Probing the N=104 midshell region for the r process via precision mass spectrometry of neutron-rich rare-earth isotopes with the JYFLTRAP double Penning trap

TL;DR

This study provides high-precision mass measurements of neutron-rich rare-earth isotopes near N=104, refining r-process models and revealing differences from previous mass evaluations, with implications for astrophysical nucleosynthesis.

Contribution

First high-precision mass measurements of several neutron-rich rare-earth isotopes near N=104, improving constraints on r-process nucleosynthesis models.

Findings

New mass values for $^{169}$Tb, $^{170}$Dy, $^{171}$Dy, $^{169}$Dy, and $^{169-171}$Ho.

Resolved isomeric states in $^{170}$Ho with excitation energy 150.8 keV.

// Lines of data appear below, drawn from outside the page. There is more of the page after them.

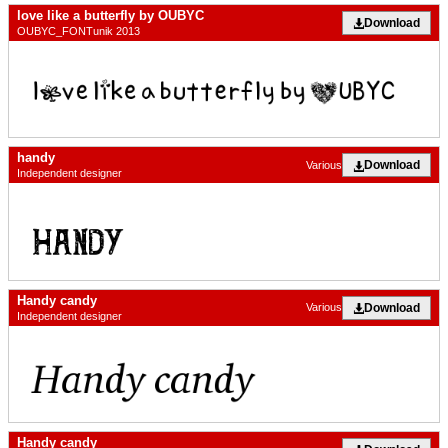
love like a butterfly by OUBYC
Download
OUBYC_FONTunik 2013
handy
Download
Various
Independent designer
Handy candy
Download
Various
Independent designer
Handy candy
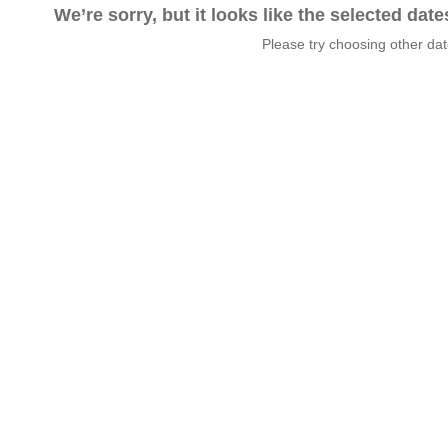
We’re sorry, but it looks like the selected dat
Please try choosing other da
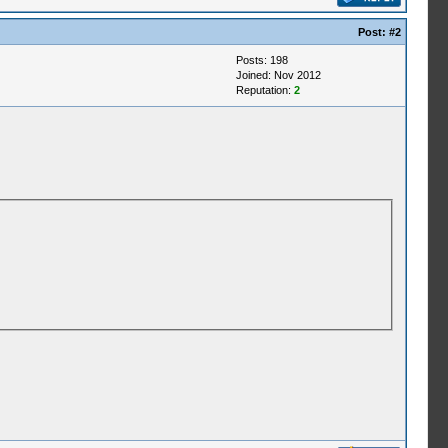
Post:
#2
Posts: 198
Joined: Nov 2012
Reputation:
2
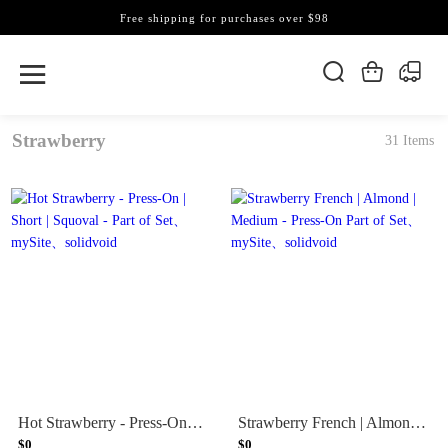
Free shipping for purchases over $98
Strawberry
31 Items
Hot Strawberry - Press-On | Short | Squoval - Part of Set
Strawberry French | Almond | Medium - Press-On Part of Set
$0
$0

Updated r-process abundance calculations showing a steeper minimum at A=170, differing by 15-30% from previous models.

Abstract

We have performed high-precision mass measurements of neutron-rich rare-earth Tb, Dy and Ho isotopes using the Phase-Imaging Ion-Cyclotron-Resonance technique at the JYFLTRAP double Penning trap. We report on the first experimentally determined mass values for $^{169}$Tb, $^{170}$Dy and $^{171}$Dy, as well as the first high-precision mass measurements of $^{169}$Dy and $^{169\text{-}171}$Ho. For $^{170}$Ho, the two long-lived ground and isomeric states were resolved and their mass measured, yielding an isomer excitation energy of $E_\text{exc}=150.8(54)$~keV. In addition, we have performed independent crosschecks of previous Penning-trap values obtained for $^{167\text{,} 168}$Tb and $^{167\text{,} 168}$Dy. We have extended the systematics of two-neutron separation energies to the neutron midshell at $N=104$ in all of the studied isotopic chains. Our updated and new mass measurements provide better mass-related constraints for the neutron-capture reaction rates relevant to the astrophysical rapid neutron capture (r) process. The r-process abundances calculated with the new mass values seem to produce a steeper minimum at A=170 and differ by around 15-30\% from the abundances computed with the Atomic Mass Evaluation 2020 values.